TASK INSTRUCTIONS.
Answer these questions from the book review excerpt below:
1. Which press published the book under review, and how many pages does it have?
2. At which university is Carolyn Heilbrun an English professor?
3. According to the reviewer, what is the only thing Heilbrun appears interested in?

EXCERPT TO READ.
*****

University of Pennsylvania Press,
159 pages, $24.95

This is an extraordinary book, I am relieved to say. If Mr. Kurtz had kicked free of the earth, as Conrad wrote, the Columbia English professor Carolyn Heilbrun has kicked free at least from common sense and immensely shared human experience. The “woman’s movement,” she tells us, struck her as an overwhelming and liberating development. She appears here to be interested in absolutely nothing except the situation of women as she sees it. I called this book extraordinary, not intending that as a celebration. If the emotions and ideas that inform it came to prevail generally, life would not be worth living.

*****

DATA SEGMENT.

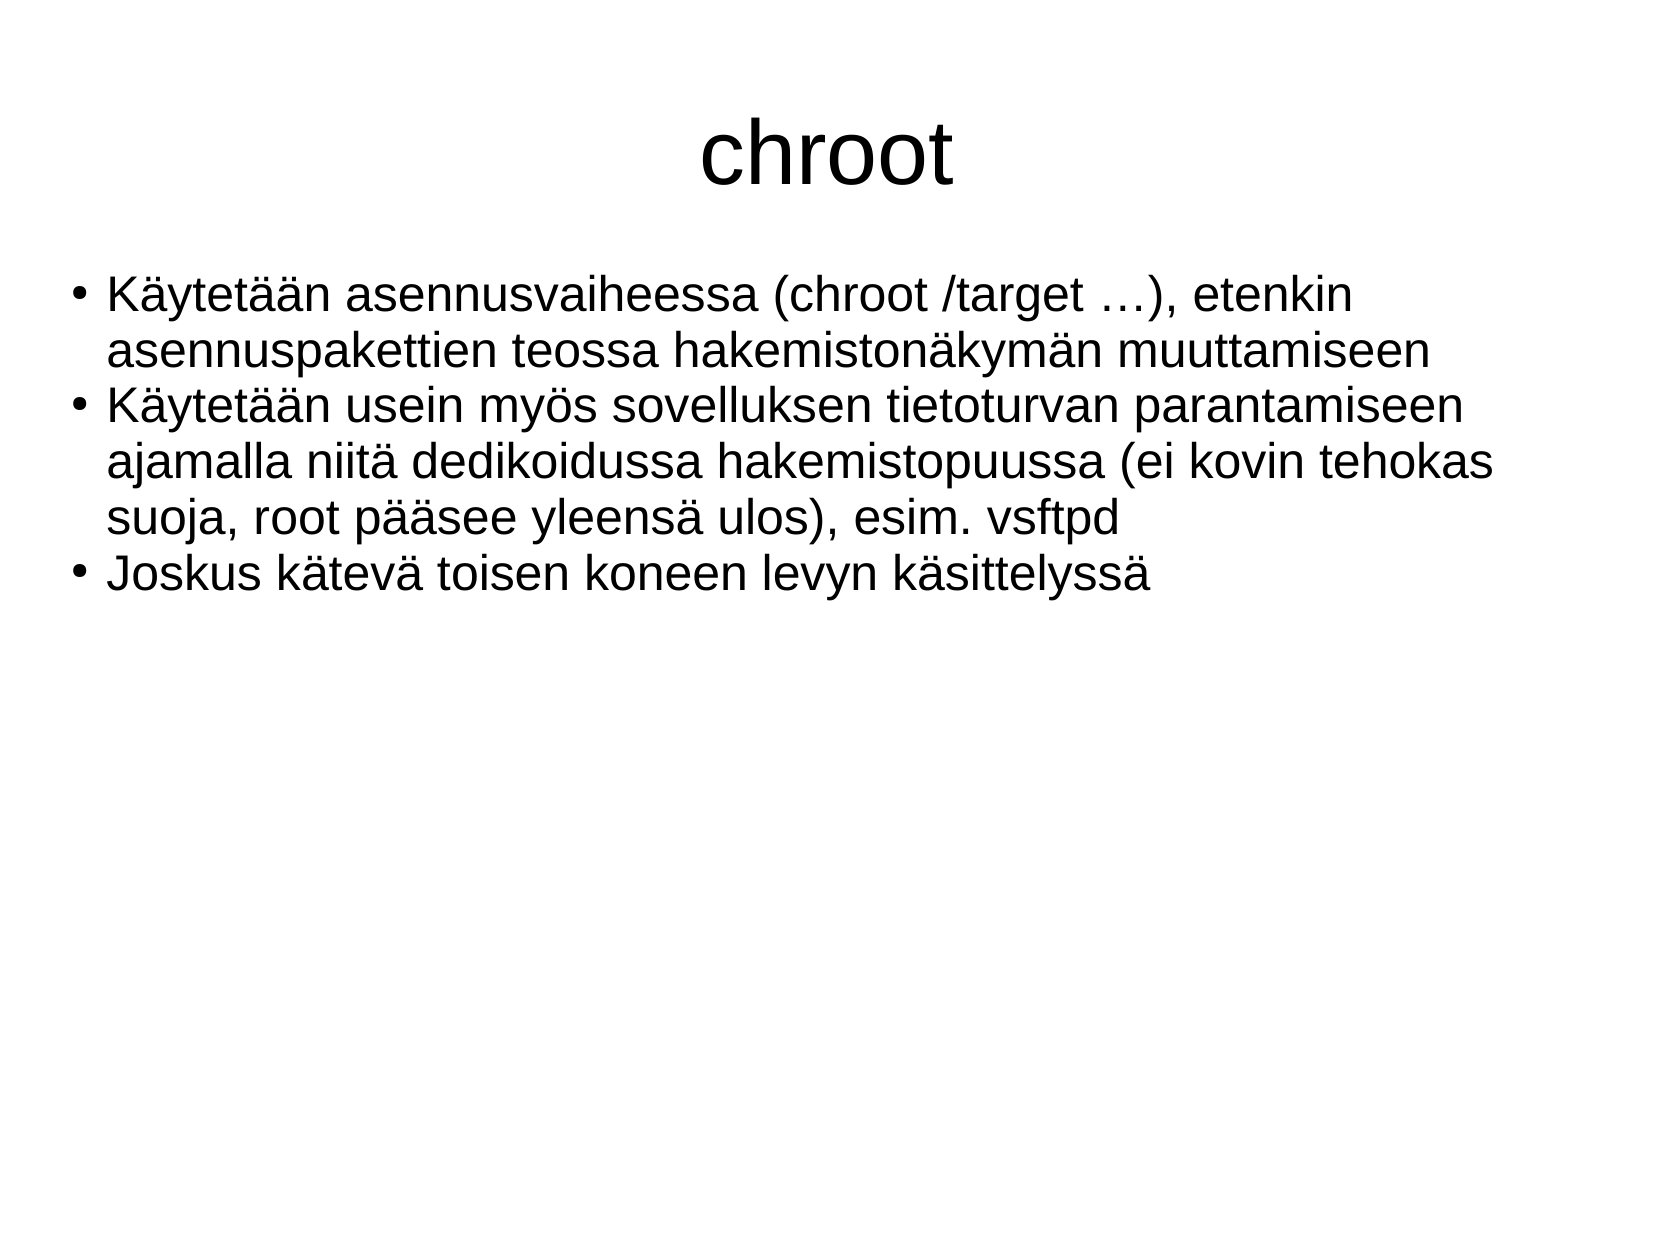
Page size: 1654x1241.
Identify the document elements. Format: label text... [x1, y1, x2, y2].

*****

SOLUTION TO THE EXERCISE.
1. University of Pennsylvania Press; 159 pages.
2. Columbia.
3. The situation of women as she sees it.